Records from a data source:
>>>

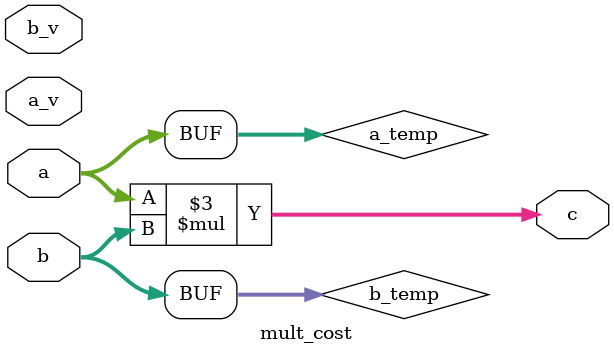
<source format=v>
module mult_cost(
		a, 
		b, 
		
		a_v,
		b_v,

		c
	);

	parameter a_size = 16;
	parameter b_size = 2;

	parameter a_v_en = 1'b0;
	parameter b_v_en = 1'b0;
	
	input signed [a_size-1 : 0] a;
	input signed [b_size-1 : 0] b;
		
	input a_v;
	input b_v;

	output signed [a_size+b_size-1 : 0] c;


	reg signed [a_size-1 : 0] a_temp;
	reg signed [b_size-1 : 0] b_temp;
	always @(*) begin
		if ( a_v_en == 1 ) begin 
			if (a_v == 1) begin
				a_temp = a;
			end else begin
				a_temp = 0;
			end 
		end else begin
			a_temp = a;
		end 
	end 
	always @(*) begin
		if ( b_v_en == 1 ) begin 
			if (b_v == 1) begin
				b_temp = b;
			end else begin
				b_temp = 0;
			end 
		end else begin
			b_temp = b;
		end 
	end 

	assign c = a_temp * b_temp;

endmodule 

</source>
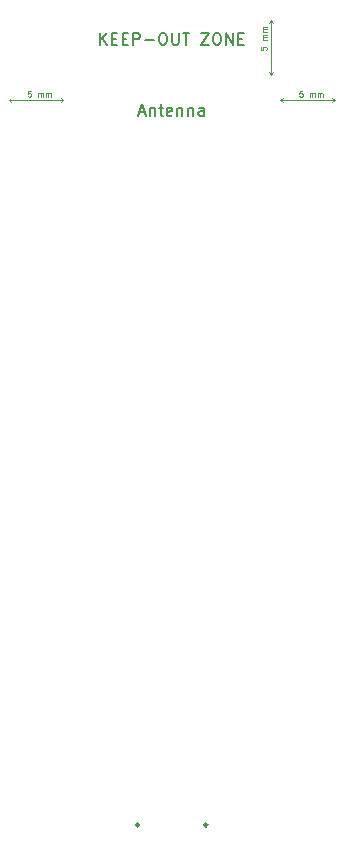
<source format=gbr>
%TF.GenerationSoftware,KiCad,Pcbnew,(6.0.5)*%
%TF.CreationDate,2022-05-19T20:55:00+02:00*%
%TF.ProjectId,hardware-remote-v2,68617264-7761-4726-952d-72656d6f7465,rev?*%
%TF.SameCoordinates,Original*%
%TF.FileFunction,Other,Comment*%
%FSLAX46Y46*%
G04 Gerber Fmt 4.6, Leading zero omitted, Abs format (unit mm)*
G04 Created by KiCad (PCBNEW (6.0.5)) date 2022-05-19 20:55:00*
%MOMM*%
%LPD*%
G01*
G04 APERTURE LIST*
%ADD10C,0.100000*%
%ADD11C,0.150000*%
%ADD12C,0.250000*%
G04 APERTURE END LIST*
D10*
%TO.C,U1*%
X-11938095Y37762809D02*
X-12176190Y37762809D01*
X-12200000Y37524714D01*
X-12176190Y37548523D01*
X-12128571Y37572333D01*
X-12009523Y37572333D01*
X-11961904Y37548523D01*
X-11938095Y37524714D01*
X-11914285Y37477095D01*
X-11914285Y37358047D01*
X-11938095Y37310428D01*
X-11961904Y37286619D01*
X-12009523Y37262809D01*
X-12128571Y37262809D01*
X-12176190Y37286619D01*
X-12200000Y37310428D01*
X-11319047Y37262809D02*
X-11319047Y37596142D01*
X-11319047Y37548523D02*
X-11295238Y37572333D01*
X-11247619Y37596142D01*
X-11176190Y37596142D01*
X-11128571Y37572333D01*
X-11104761Y37524714D01*
X-11104761Y37262809D01*
X-11104761Y37524714D02*
X-11080952Y37572333D01*
X-11033333Y37596142D01*
X-10961904Y37596142D01*
X-10914285Y37572333D01*
X-10890476Y37524714D01*
X-10890476Y37262809D01*
X-10652380Y37262809D02*
X-10652380Y37596142D01*
X-10652380Y37548523D02*
X-10628571Y37572333D01*
X-10580952Y37596142D01*
X-10509523Y37596142D01*
X-10461904Y37572333D01*
X-10438095Y37524714D01*
X-10438095Y37262809D01*
X-10438095Y37524714D02*
X-10414285Y37572333D01*
X-10366666Y37596142D01*
X-10295238Y37596142D01*
X-10247619Y37572333D01*
X-10223809Y37524714D01*
X-10223809Y37262809D01*
D11*
X-2761904Y35947333D02*
X-2285714Y35947333D01*
X-2857142Y35661619D02*
X-2523809Y36661619D01*
X-2190476Y35661619D01*
X-1857142Y36328285D02*
X-1857142Y35661619D01*
X-1857142Y36233047D02*
X-1809523Y36280666D01*
X-1714285Y36328285D01*
X-1571428Y36328285D01*
X-1476190Y36280666D01*
X-1428571Y36185428D01*
X-1428571Y35661619D01*
X-1095238Y36328285D02*
X-714285Y36328285D01*
X-952380Y36661619D02*
X-952380Y35804476D01*
X-904761Y35709238D01*
X-809523Y35661619D01*
X-714285Y35661619D01*
X0Y35709238D02*
X-95238Y35661619D01*
X-285714Y35661619D01*
X-380952Y35709238D01*
X-428571Y35804476D01*
X-428571Y36185428D01*
X-380952Y36280666D01*
X-285714Y36328285D01*
X-95238Y36328285D01*
X0Y36280666D01*
X47619Y36185428D01*
X47619Y36090190D01*
X-428571Y35994952D01*
X476190Y36328285D02*
X476190Y35661619D01*
X476190Y36233047D02*
X523809Y36280666D01*
X619047Y36328285D01*
X761904Y36328285D01*
X857142Y36280666D01*
X904761Y36185428D01*
X904761Y35661619D01*
X1380952Y36328285D02*
X1380952Y35661619D01*
X1380952Y36233047D02*
X1428571Y36280666D01*
X1523809Y36328285D01*
X1666666Y36328285D01*
X1761904Y36280666D01*
X1809523Y36185428D01*
X1809523Y35661619D01*
X2714285Y35661619D02*
X2714285Y36185428D01*
X2666666Y36280666D01*
X2571428Y36328285D01*
X2380952Y36328285D01*
X2285714Y36280666D01*
X2714285Y35709238D02*
X2619047Y35661619D01*
X2380952Y35661619D01*
X2285714Y35709238D01*
X2238095Y35804476D01*
X2238095Y35899714D01*
X2285714Y35994952D01*
X2380952Y36042571D01*
X2619047Y36042571D01*
X2714285Y36090190D01*
X-6071428Y41661619D02*
X-6071428Y42661619D01*
X-5500000Y41661619D02*
X-5928571Y42233047D01*
X-5500000Y42661619D02*
X-6071428Y42090190D01*
X-5071428Y42185428D02*
X-4738095Y42185428D01*
X-4595238Y41661619D02*
X-5071428Y41661619D01*
X-5071428Y42661619D01*
X-4595238Y42661619D01*
X-4166666Y42185428D02*
X-3833333Y42185428D01*
X-3690476Y41661619D02*
X-4166666Y41661619D01*
X-4166666Y42661619D01*
X-3690476Y42661619D01*
X-3261904Y41661619D02*
X-3261904Y42661619D01*
X-2880952Y42661619D01*
X-2785714Y42614000D01*
X-2738095Y42566380D01*
X-2690476Y42471142D01*
X-2690476Y42328285D01*
X-2738095Y42233047D01*
X-2785714Y42185428D01*
X-2880952Y42137809D01*
X-3261904Y42137809D01*
X-2261904Y42042571D02*
X-1500000Y42042571D01*
X-833333Y42661619D02*
X-642857Y42661619D01*
X-547619Y42614000D01*
X-452380Y42518761D01*
X-404761Y42328285D01*
X-404761Y41994952D01*
X-452380Y41804476D01*
X-547619Y41709238D01*
X-642857Y41661619D01*
X-833333Y41661619D01*
X-928571Y41709238D01*
X-1023809Y41804476D01*
X-1071428Y41994952D01*
X-1071428Y42328285D01*
X-1023809Y42518761D01*
X-928571Y42614000D01*
X-833333Y42661619D01*
X23809Y42661619D02*
X23809Y41852095D01*
X71428Y41756857D01*
X119047Y41709238D01*
X214285Y41661619D01*
X404761Y41661619D01*
X499999Y41709238D01*
X547619Y41756857D01*
X595238Y41852095D01*
X595238Y42661619D01*
X928571Y42661619D02*
X1499999Y42661619D01*
X1214285Y41661619D02*
X1214285Y42661619D01*
X2500000Y42661619D02*
X3166666Y42661619D01*
X2500000Y41661619D01*
X3166666Y41661619D01*
X3738095Y42661619D02*
X3928571Y42661619D01*
X4023809Y42614000D01*
X4119047Y42518761D01*
X4166666Y42328285D01*
X4166666Y41994952D01*
X4119047Y41804476D01*
X4023809Y41709238D01*
X3928571Y41661619D01*
X3738095Y41661619D01*
X3642857Y41709238D01*
X3547619Y41804476D01*
X3499999Y41994952D01*
X3499999Y42328285D01*
X3547619Y42518761D01*
X3642857Y42614000D01*
X3738095Y42661619D01*
X4595238Y41661619D02*
X4595238Y42661619D01*
X5166666Y41661619D01*
X5166666Y42661619D01*
X5642857Y42185428D02*
X5976190Y42185428D01*
X6119047Y41661619D02*
X5642857Y41661619D01*
X5642857Y42661619D01*
X6119047Y42661619D01*
D10*
X7526190Y41450904D02*
X7526190Y41212809D01*
X7764285Y41189000D01*
X7740476Y41212809D01*
X7716666Y41260428D01*
X7716666Y41379476D01*
X7740476Y41427095D01*
X7764285Y41450904D01*
X7811904Y41474714D01*
X7930952Y41474714D01*
X7978571Y41450904D01*
X8002380Y41427095D01*
X8026190Y41379476D01*
X8026190Y41260428D01*
X8002380Y41212809D01*
X7978571Y41189000D01*
X8026190Y42069952D02*
X7692857Y42069952D01*
X7740476Y42069952D02*
X7716666Y42093761D01*
X7692857Y42141380D01*
X7692857Y42212809D01*
X7716666Y42260428D01*
X7764285Y42284238D01*
X8026190Y42284238D01*
X7764285Y42284238D02*
X7716666Y42308047D01*
X7692857Y42355666D01*
X7692857Y42427095D01*
X7716666Y42474714D01*
X7764285Y42498523D01*
X8026190Y42498523D01*
X8026190Y42736619D02*
X7692857Y42736619D01*
X7740476Y42736619D02*
X7716666Y42760428D01*
X7692857Y42808047D01*
X7692857Y42879476D01*
X7716666Y42927095D01*
X7764285Y42950904D01*
X8026190Y42950904D01*
X7764285Y42950904D02*
X7716666Y42974714D01*
X7692857Y43022333D01*
X7692857Y43093761D01*
X7716666Y43141380D01*
X7764285Y43165190D01*
X8026190Y43165190D01*
X11061904Y37762809D02*
X10823809Y37762809D01*
X10800000Y37524714D01*
X10823809Y37548523D01*
X10871428Y37572333D01*
X10990476Y37572333D01*
X11038095Y37548523D01*
X11061904Y37524714D01*
X11085714Y37477095D01*
X11085714Y37358047D01*
X11061904Y37310428D01*
X11038095Y37286619D01*
X10990476Y37262809D01*
X10871428Y37262809D01*
X10823809Y37286619D01*
X10800000Y37310428D01*
X11680952Y37262809D02*
X11680952Y37596142D01*
X11680952Y37548523D02*
X11704761Y37572333D01*
X11752380Y37596142D01*
X11823809Y37596142D01*
X11871428Y37572333D01*
X11895238Y37524714D01*
X11895238Y37262809D01*
X11895238Y37524714D02*
X11919047Y37572333D01*
X11966666Y37596142D01*
X12038095Y37596142D01*
X12085714Y37572333D01*
X12109523Y37524714D01*
X12109523Y37262809D01*
X12347619Y37262809D02*
X12347619Y37596142D01*
X12347619Y37548523D02*
X12371428Y37572333D01*
X12419047Y37596142D01*
X12490476Y37596142D01*
X12538095Y37572333D01*
X12561904Y37524714D01*
X12561904Y37262809D01*
X12561904Y37524714D02*
X12585714Y37572333D01*
X12633333Y37596142D01*
X12704761Y37596142D01*
X12752380Y37572333D01*
X12776190Y37524714D01*
X12776190Y37262809D01*
D12*
%TO.C,USB1*%
X3010000Y-24395000D02*
G75*
G03*
X3010000Y-24395000I-120000J0D01*
G01*
X-2770000Y-24395000D02*
G75*
G03*
X-2770000Y-24395000I-120000J0D01*
G01*
D10*
%TO.C,U1*%
X8400000Y39114000D02*
X8200000Y39314000D01*
X8400000Y39114000D02*
X8400000Y43714000D01*
X-9200000Y36989000D02*
X-9400000Y36789000D01*
X-9200000Y36989000D02*
X-9400000Y37189000D01*
X9200000Y36989000D02*
X13800000Y36989000D01*
X-13800000Y36989000D02*
X-9200000Y36989000D01*
X-13800000Y36989000D02*
X-13600000Y36789000D01*
X8400000Y39114000D02*
X8600000Y39314000D01*
X8400000Y43714000D02*
X8200000Y43514000D01*
X-13800000Y36989000D02*
X-13600000Y37189000D01*
X13800000Y36989000D02*
X13600000Y36789000D01*
X13800000Y36989000D02*
X13600000Y37189000D01*
X9200000Y36989000D02*
X9400000Y36789000D01*
X9200000Y36989000D02*
X9400000Y37189000D01*
X8400000Y43714000D02*
X8600000Y43514000D01*
%TD*%
M02*

</source>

<<<

> _Task directions_
Using the entries shown above, reproduce verbatim the lines from the line bearing "X3738095Y41661619D01*" to the line bearing "X11895238Y37262809D01*", inclusive.

> _Exercise solution_
X3738095Y41661619D01*
X3642857Y41709238D01*
X3547619Y41804476D01*
X3499999Y41994952D01*
X3499999Y42328285D01*
X3547619Y42518761D01*
X3642857Y42614000D01*
X3738095Y42661619D01*
X4595238Y41661619D02*
X4595238Y42661619D01*
X5166666Y41661619D01*
X5166666Y42661619D01*
X5642857Y42185428D02*
X5976190Y42185428D01*
X6119047Y41661619D02*
X5642857Y41661619D01*
X5642857Y42661619D01*
X6119047Y42661619D01*
D10*
X7526190Y41450904D02*
X7526190Y41212809D01*
X7764285Y41189000D01*
X7740476Y41212809D01*
X7716666Y41260428D01*
X7716666Y41379476D01*
X7740476Y41427095D01*
X7764285Y41450904D01*
X7811904Y41474714D01*
X7930952Y41474714D01*
X7978571Y41450904D01*
X8002380Y41427095D01*
X8026190Y41379476D01*
X8026190Y41260428D01*
X8002380Y41212809D01*
X7978571Y41189000D01*
X8026190Y42069952D02*
X7692857Y42069952D01*
X7740476Y42069952D02*
X7716666Y42093761D01*
X7692857Y42141380D01*
X7692857Y42212809D01*
X7716666Y42260428D01*
X7764285Y42284238D01*
X8026190Y42284238D01*
X7764285Y42284238D02*
X7716666Y42308047D01*
X7692857Y42355666D01*
X7692857Y42427095D01*
X7716666Y42474714D01*
X7764285Y42498523D01*
X8026190Y42498523D01*
X8026190Y42736619D02*
X7692857Y42736619D01*
X7740476Y42736619D02*
X7716666Y42760428D01*
X7692857Y42808047D01*
X7692857Y42879476D01*
X7716666Y42927095D01*
X7764285Y42950904D01*
X8026190Y42950904D01*
X7764285Y42950904D02*
X7716666Y42974714D01*
X7692857Y43022333D01*
X7692857Y43093761D01*
X7716666Y43141380D01*
X7764285Y43165190D01*
X8026190Y43165190D01*
X11061904Y37762809D02*
X10823809Y37762809D01*
X10800000Y37524714D01*
X10823809Y37548523D01*
X10871428Y37572333D01*
X10990476Y37572333D01*
X11038095Y37548523D01*
X11061904Y37524714D01*
X11085714Y37477095D01*
X11085714Y37358047D01*
X11061904Y37310428D01*
X11038095Y37286619D01*
X10990476Y37262809D01*
X10871428Y37262809D01*
X10823809Y37286619D01*
X10800000Y37310428D01*
X11680952Y37262809D02*
X11680952Y37596142D01*
X11680952Y37548523D02*
X11704761Y37572333D01*
X11752380Y37596142D01*
X11823809Y37596142D01*
X11871428Y37572333D01*
X11895238Y37524714D01*
X11895238Y37262809D01*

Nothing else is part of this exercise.